Marshall and the Atlantic Conference

On the evening of July 30, 1941, General George C. Marshall, chief of staff of the United States Army, was suddenly called to the White House. When Marshall arrived, he was directed by President Franklin D. Roosevelt to prepare, in secrecy, for a meeting at sea with British Prime Minister Winston Churchill and his military advisers. The secrecy of the meeting was so vital that Marshall was only permitted to have General Henry H. Arnold, chief of the Army Air Forces, and two other assistants accompany him, and these three men did not know where they were going until they were well on their way to their destination.

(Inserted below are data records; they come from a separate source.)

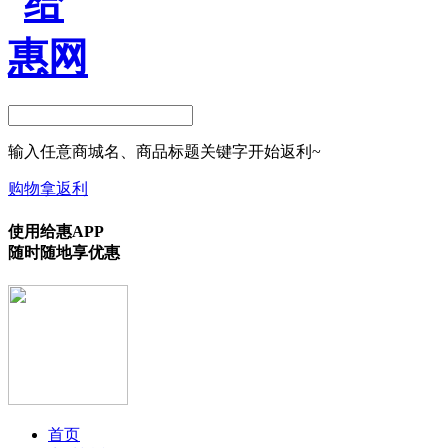
输入任意商城名、商品标题关键字开始返利~
购物拿返利
使用给惠APP
随时随地享优惠
首页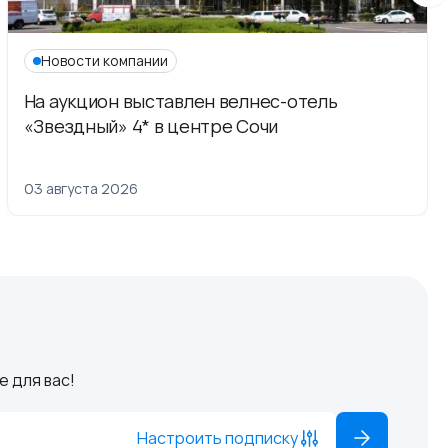
Новости компании
На аукцион выставлен велнес-отель
«Звездный» 4* в центре Сочи
03 августа 2026
 для вас!
Настроить подписку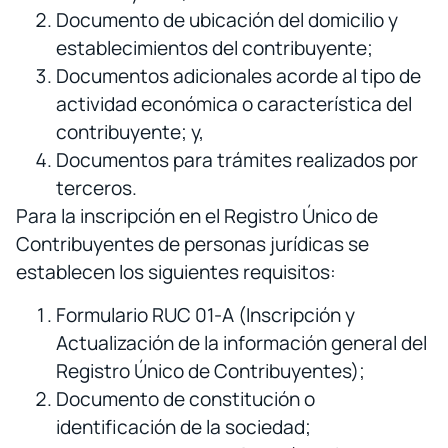
Documento de ubicación del domicilio y
establecimientos del contribuyente;
Documentos adicionales acorde al tipo de
actividad económica o característica del
contribuyente; y,
Documentos para trámites realizados por
terceros.
Para la inscripción en el Registro Único de
Contribuyentes de personas jurídicas se
establecen los siguientes requisitos:
Formulario RUC 01-A (Inscripción y
Actualización de la información general del
Registro Único de Contribuyentes);
Documento de constitución o
identificación de la sociedad;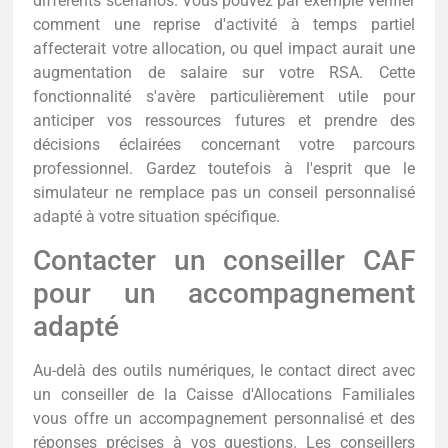
différents scénarios. Vous pouvez par exemple vérifier
comment une reprise d'activité à temps partiel
affecterait votre allocation, ou quel impact aurait une
augmentation de salaire sur votre RSA. Cette
fonctionnalité s'avère particulièrement utile pour
anticiper vos ressources futures et prendre des
décisions éclairées concernant votre parcours
professionnel. Gardez toutefois à l'esprit que le
simulateur ne remplace pas un conseil personnalisé
adapté à votre situation spécifique.
Contacter un conseiller CAF
pour un accompagnement
adapté
Au-delà des outils numériques, le contact direct avec
un conseiller de la Caisse d'Allocations Familiales
vous offre un accompagnement personnalisé et des
réponses précises à vos questions. Les conseillers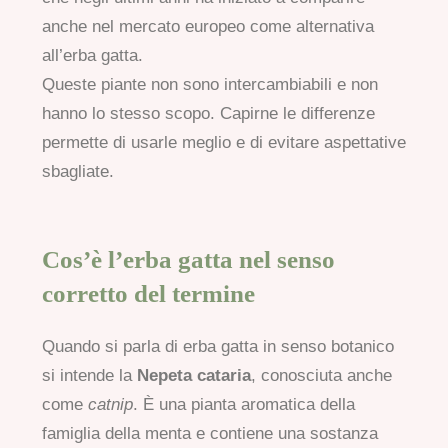
anche nel mercato europeo come alternativa
all’erba gatta.
Queste piante non sono intercambiabili e non
hanno lo stesso scopo. Capirne le differenze
permette di usarle meglio e di evitare aspettative
sbagliate.
Cos’è l’erba gatta nel senso
corretto del termine
Quando si parla di erba gatta in senso botanico
si intende la
Nepeta cataria
, conosciuta anche
come
catnip
. È una pianta aromatica della
famiglia della menta e contiene una sostanza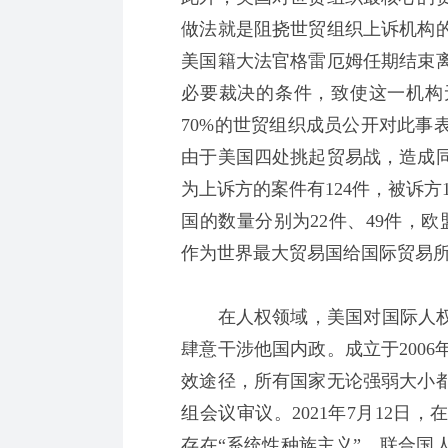
做法就是阻挠世贸组织上诉机构
美国籍大法官格雷厄姆任期结束
必要裁决的条件，致使这一机构
70%的世贸组织成员公开对此事
由于美国四处挑起贸易战，造成
为上诉方的案件有124件，被诉方
国的数量分别为22件、49件，欧
作为世界最大贸易国给国际贸易
在人权领域，美国对国际人权组
肆意干涉他国内政。成立于200
效途径，所有国家无论强弱大小
组会议审议。2021年7月12
存在“系统性种族主义”，联合国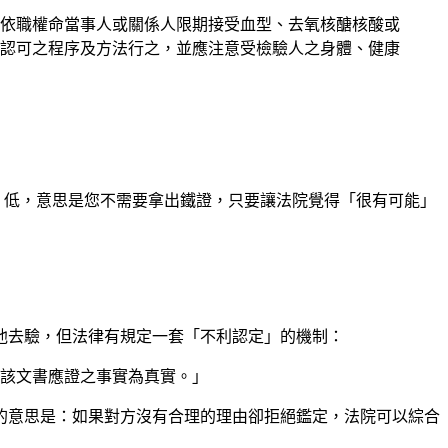
或依職權命當事人或關係人限期接受血型、去氧核醣核酸或
認可之程序及方法行之，並應注意受檢驗人之身體、健康
」低，意思是您不需要拿出鐵證，只要讓法院覺得「很有可能」
他去驗，但法律有規定一套「不利認定」的機制：
依該文書應證之事實為真實。」
的意思是：如果對方沒有合理的理由卻拒絕鑑定，法院可以綜合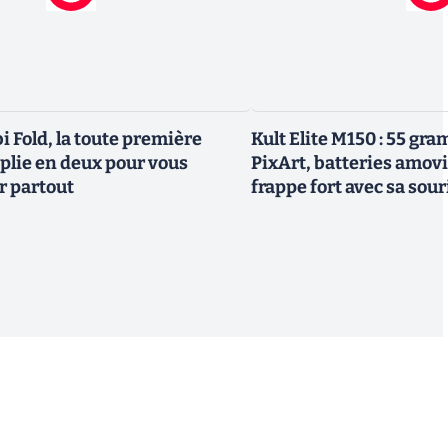
i Fold, la toute première
Kult Elite M150 : 55 gr
 plie en deux pour vous
PixArt, batteries amovi
 partout
frappe fort avec sa sou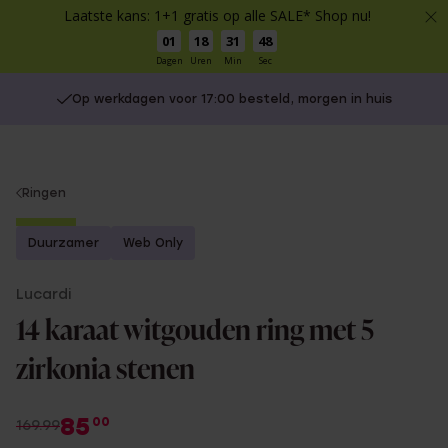
Laatste kans: 1+1 gratis op alle SALE* Shop nu!
01
18
31
48
Dagen
Uren
Min
Sec
Op werkdagen voor 17:00 besteld, morgen in huis
You
Ringen
are
-50%
here:
Duurzamer
Web Only
Lucardi
14 karaat witgouden ring met 5
zirkonia stenen
85
00
169.99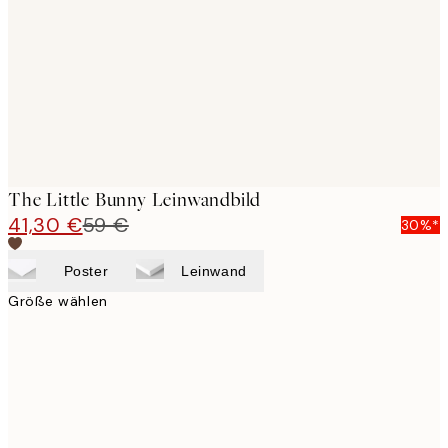
images
The Little Bunny Leinwandbild
41,30 €
59 €
30%*
Poster
Leinwand
Größe wählen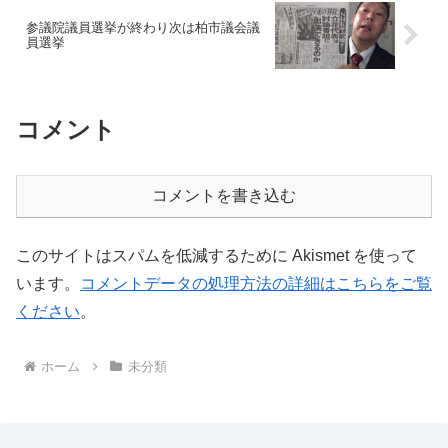
参議院議員選挙が終わり次は柏市議会議
員選挙
コメント
コメントを書き込む
このサイトはスパムを低減するために Akismet を使って
います。
コメントデータの処理方法の詳細はこちらをご覧
ください
。
ホーム
未分類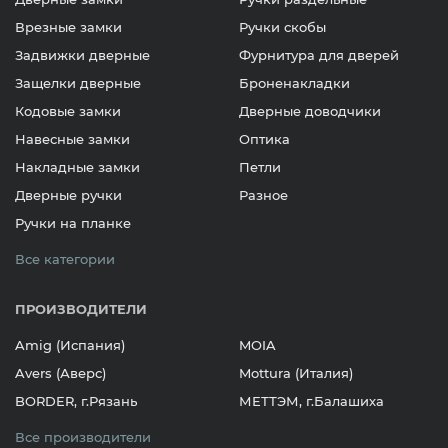
Врезные замки
Ручки скобы
Задвижки дверные
Фурнитура для дверей
Защелки дверные
Броненакладки
Кодовые замки
Дверные доводчики
Навесные замки
Оптика
Накладные замки
Петли
Дверные ручки
Разное
Ручки на планке
Все категории
ПРОИЗВОДИТЕЛИ
Amig (Испания)
MOIA
Avers (Аверс)
Mottura (Италия)
BORDER, г.Рязань
МЕТТЭМ, г.Балашиха
Все производители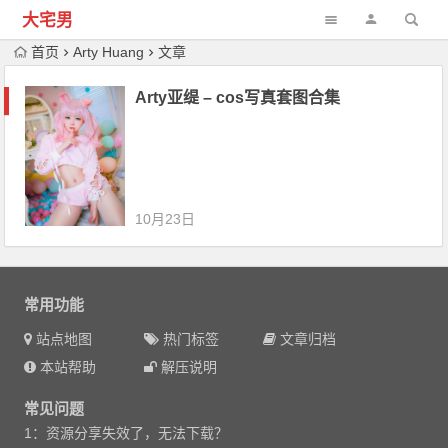
大宅男
首页
Arty Huang
文章
Arty亚缇 – cos写真套图合集
10月23日
常用功能
站点地图
热门标签
文章归档
本站帮助
解压说明
常见问题
1：资源分享失效了，无法下载？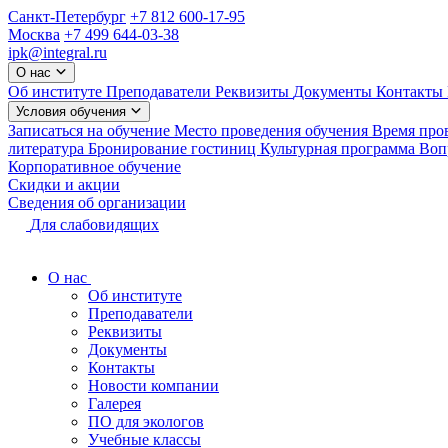
Санкт-Петербург
+7 812 600-17-95
Москва
+7 499 644-03-38
ipk@integral.ru
О нас
Об институте
Преподаватели
Реквизиты
Документы
Контакты
Условия обучения
Записаться на обучение
Место проведения обучения
Время про
литература
Бронирование гостиниц
Культурная программа
Вопр
Корпоративное обучение
Скидки и акции
Сведения об организации
Для слабовидящих
О нас
Об институте
Преподаватели
Реквизиты
Документы
Контакты
Новости компании
Галерея
ПО для экологов
Учебные классы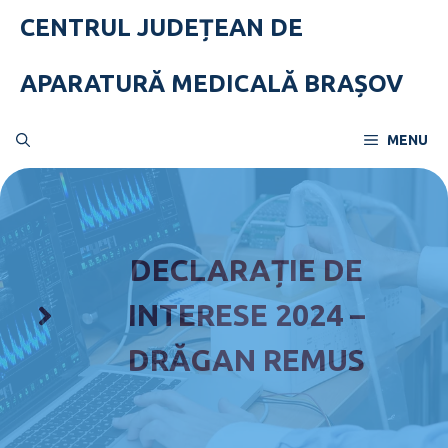
Skip
CENTRUL JUDEȚEAN DE
to
content
APARATURĂ MEDICALĂ BRAȘOV
MENU
DECLARAȚIE DE
INTERESE 2024 –
DRĂGAN REMUS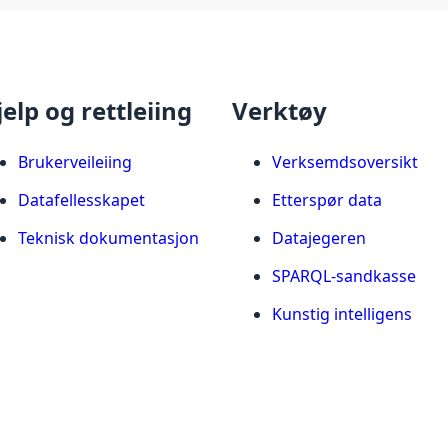
jelp og rettleiing
Verktøy
Brukerveileiing
Verksemdsoversikt
Datafellesskapet
Etterspør data
Teknisk dokumentasjon
Datajegeren
SPARQL-sandkasse
Kunstig intelligens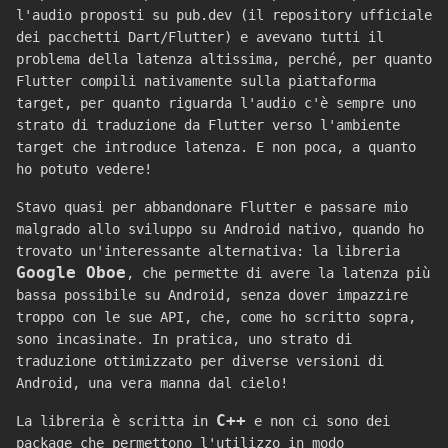
l'audio proposti su pub.dev (il repository ufficiale
dei pacchetti Dart/Flutter) e avevano tutti il
problema della latenza altissima, perché, per quanto
Flutter compili nativamente sulla piattaforma
target, per quanto riguarda l'audio c'è sempre uno
strato di traduzione da Flutter verso l'ambiente
target che introduce latenza. E non poca, a quanto
ho potuto vedere!
Stavo quasi per abbandonare Flutter e passare mio
malgrado allo sviluppo su Android nativo, quando ho
trovato un'interessante alternativa: la libreria
Google Oboe
, che permette di avere la latenza più
bassa possibile su Android, senza dover impazzire
troppo con le sue API, che, come ho scritto sopra,
sono incasinate. In pratica, uno strato di
traduzione ottimizzato per diverse versioni di
Android, una vera manna dal cielo!
C++
La libreria è scritta in
e non ci sono dei
package che permettono l'utilizzo in modo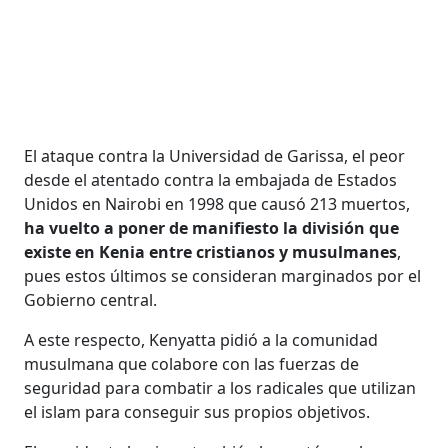
El ataque contra la Universidad de Garissa, el peor
desde el atentado contra la embajada de Estados
Unidos en Nairobi en 1998 que causó 213 muertos,
ha vuelto a poner de manifiesto la división que
existe en Kenia entre cristianos y musulmanes
,
pues estos últimos se consideran marginados por el
Gobierno central.
A este respecto, Kenyatta pidió a la comunidad
musulmana que colabore con las fuerzas de
seguridad para combatir a los radicales que utilizan
el islam para conseguir sus propios objetivos.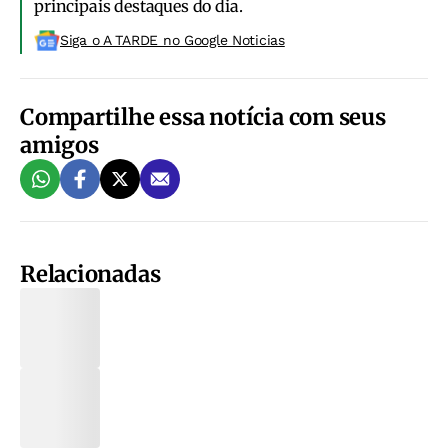
principais destaques do dia.
Siga o A TARDE no Google Noticias
Compartilhe essa notícia com seus
amigos
Relacionadas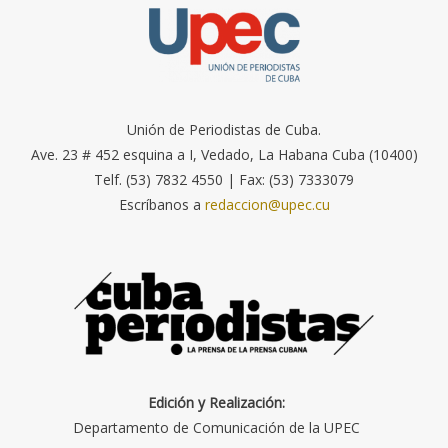
Unión de Periodistas de Cuba.
Ave. 23 # 452 esquina a I, Vedado, La Habana Cuba (10400)
Telf. (53) 7832 4550 | Fax: (53) 7333079
Escríbanos a
redaccion@upec.cu
Edición y Realización:
Departamento de Comunicación de la UPEC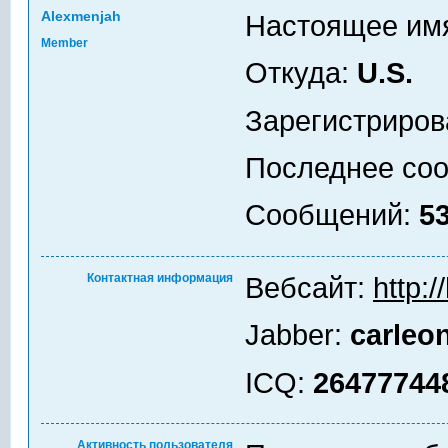
Alexmenjah
Настоящее им
Member
Откуда:
U.S.
Зарегистриров
Последнее со
Сообщений:
5
Контактная информация
Вебсайт:
http:/
Jabber:
carle
ICQ:
26477744
Активность пользователя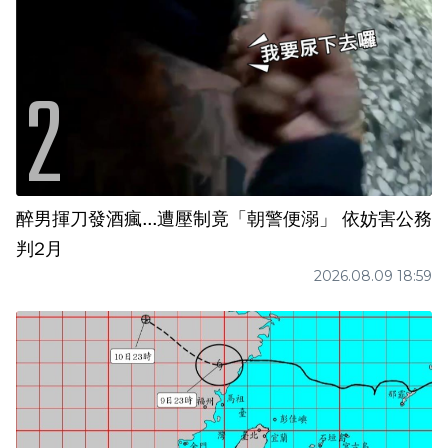
醉男揮刀發酒瘋...遭壓制竟「朝警便溺」 依妨害公務
判2月
2026.08.09 18:59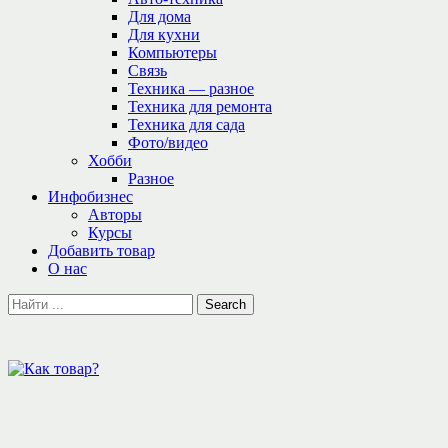
Для дома
Для кухни
Компьютеры
Связь
Техника — разное
Техника для ремонта
Техника для сада
Фото/видео
Хобби
Разное
Инфобизнес
Авторы
Курсы
Добавить товар
О нас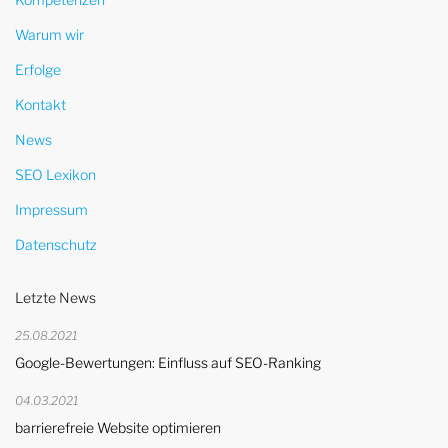
Warum wir
Erfolge
Kontakt
News
SEO Lexikon
Impressum
Datenschutz
Letzte News
25.08.2021
Google-Bewertungen: Einfluss auf SEO-Ranking
04.03.2021
barrierefreie Website optimieren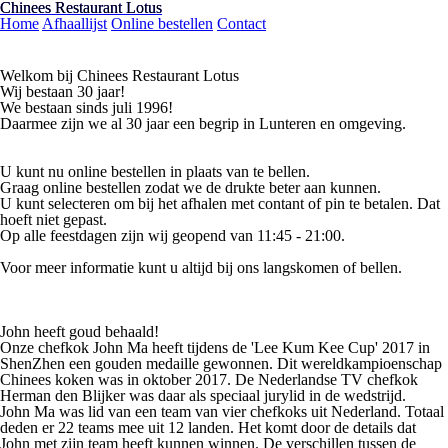
Chinees Restaurant Lotus
Chinees Restaurant Lotus
Home
Afhaallijst
Online bestellen
Contact
Welkom bij Chinees Restaurant Lotus
Wij bestaan 30 jaar!
We bestaan sinds juli 1996!
Daarmee zijn we al 30 jaar een begrip in Lunteren en omgeving.
U kunt nu online bestellen in plaats van te bellen.
Graag online bestellen zodat we de drukte beter aan kunnen.
U kunt selecteren om bij het afhalen met contant of pin te betalen. Dat
hoeft niet gepast.
Op alle feestdagen zijn wij geopend van 11:45 - 21:00.
Voor meer informatie kunt u altijd bij ons langskomen of bellen.
John heeft goud behaald!
Onze chefkok John Ma heeft tijdens de 'Lee Kum Kee Cup' 2017 in
ShenZhen een gouden medaille gewonnen. Dit wereldkampioenschap
Chinees koken was in oktober 2017. De Nederlandse TV chefkok
Herman den Blijker was daar als speciaal jurylid in de wedstrijd.
John Ma was lid van een team van vier chefkoks uit Nederland. Totaal
deden er 22 teams mee uit 12 landen. Het komt door de details dat
John met zijn team heeft kunnen winnen. De verschillen tussen de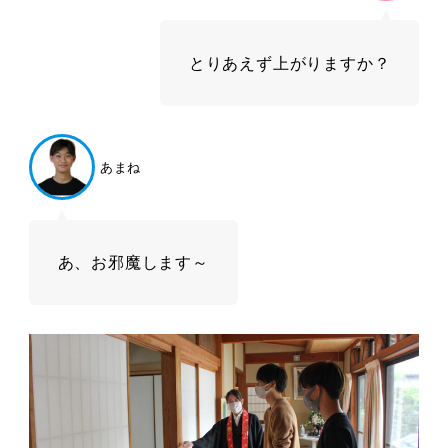
とりあえず上がりますか？
あまね
あ、お邪魔します～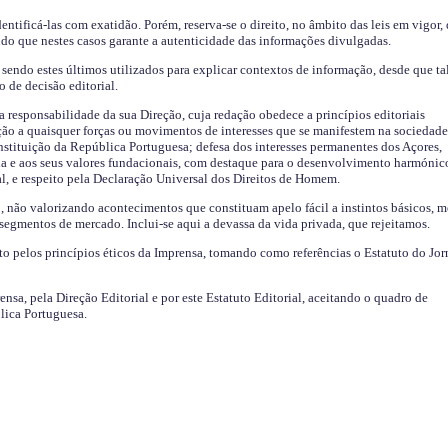
identificá-las com exatidão. Porém, reserva-se o direito, no âmbito das leis em vigor,
endo que nestes casos garante a autenticidade das informações divulgadas.
sendo estes últimos utilizados para explicar contextos de informação, desde que tal
o de decisão editorial.
da responsabilidade da sua Direção, cuja redação obedece a princípios editoriais
ão a quaisquer forças ou movimentos de interesses que se manifestem na sociedade
stituição da República Portuguesa; defesa dos interesses permanentes dos Açores,
a e aos seus valores fundacionais, com destaque para o desenvolvimento harmónic
al, e respeito pela Declaração Universal dos Direitos de Homem.
o, não valorizando acontecimentos que constituam apelo fácil a instintos básicos, 
 segmentos de mercado. Inclui-se aqui a devassa da vida privada, que rejeitamos.
ito pelos princípios éticos da Imprensa, tomando como referências o Estatuto do Jor
ensa, pela Direção Editorial e por este Estatuto Editorial, aceitando o quadro de
lica Portuguesa.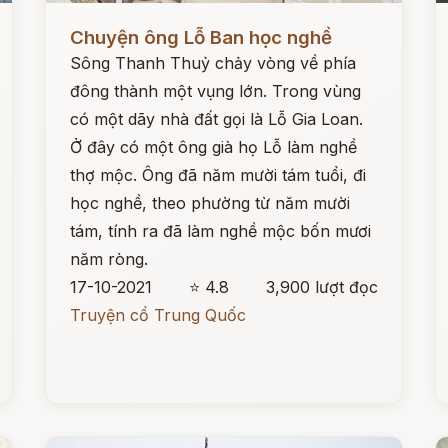
Đọc ngay
Đ
Chuyện ông Lỗ Ban học nghề
Sông Thanh Thuỷ chảy vòng về phía
đông thành một vụng lớn. Trong vùng
có một dãy nhà đất gọi là Lỗ Gia Loan.
Ở đây có một ông già họ Lỗ làm nghề
thợ mộc. Ông đã năm mười tám tuổi, đi
học nghề, theo phường từ năm mười
tám, tính ra đã làm nghề mộc bốn mươi
năm ròng.
17-10-2021
⭐ 4.8
3,900 lượt đọc
Truyện cổ Trung Quốc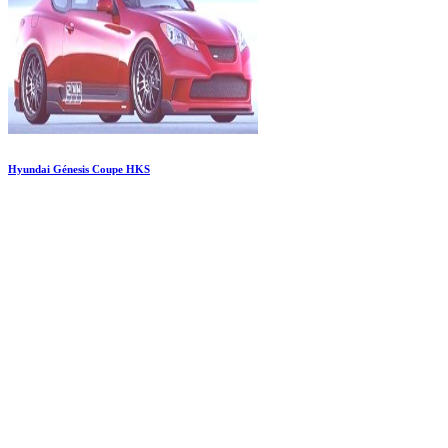
Hyundai Génesis Coupe HKS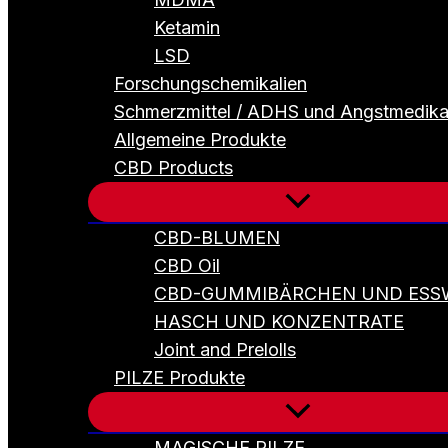
Ketamin
LSD
Forschungschemikalien
Schmerzmittel / ADHS und Angstmedik
Allgemeine Produkte
CBD Products
CBD-BLUMEN
CBD Oil
CBD-GUMMIBÄRCHEN UND ESS
HASCH UND KONZENTRATE
Joint and Prelolls
PILZE Produkte
MAGISCHE PILZE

General Marshall and Admiral Harold R. Stark, chief of naval operations, boarded the heavy cruiser U.S.S. Augusta in New York on August 3, 1941. The ship anchored in Placentia Bay, near the United States base at Argentia, Newfoundland on August 7th. The H.M.S. Prince of Wales, which was carrying Churchill and his military advisers, arrived on the morning of August 9th.

As the United States was not yet an active participant in World War II, the issues that were discussed at the conference were fairly broad in nature. When recalling the conference to his biographer Dr. Forrest C. Pogue, Marshall noted, “the meeting was largely a get-together for the first time, an opportunity to meet the British chiefs of staff, and to come to some understanding with them as to how they worked and what their principal problems were. We were in no position at that time to lay very heavy matters before them.”

In preparation for the meeting, the British service chiefs had prepared a “Grand Strategy Review,” which outlined in some detail the ways in which the United States could aid the Allied war effort. The British officers were hopeful that the document they presented to the American officers and the subsequent discussions during the conference would convince the Americans of the immediate importance of their intervention in the war. General Marshall and Admiral Stark indicated their support for increased cooperation with the Allies but also warned that over-committing American resources would severely undermine the future mobilization efforts of America’s armed forces.

Although the outcome of the Atlantic Conference was not what the British had hoped for, it resulted in greater coordination of supplies between the British and Americans and produced a declaration of peace aims called the Atlantic Charter. The conference had also served to establish and strengthen personal relationships between British and American leaders, particularly the two chiefs of staff Sir John Dill and General George C. Marshall who formed a friendship that was of great importance to Anglo-American relations during the war.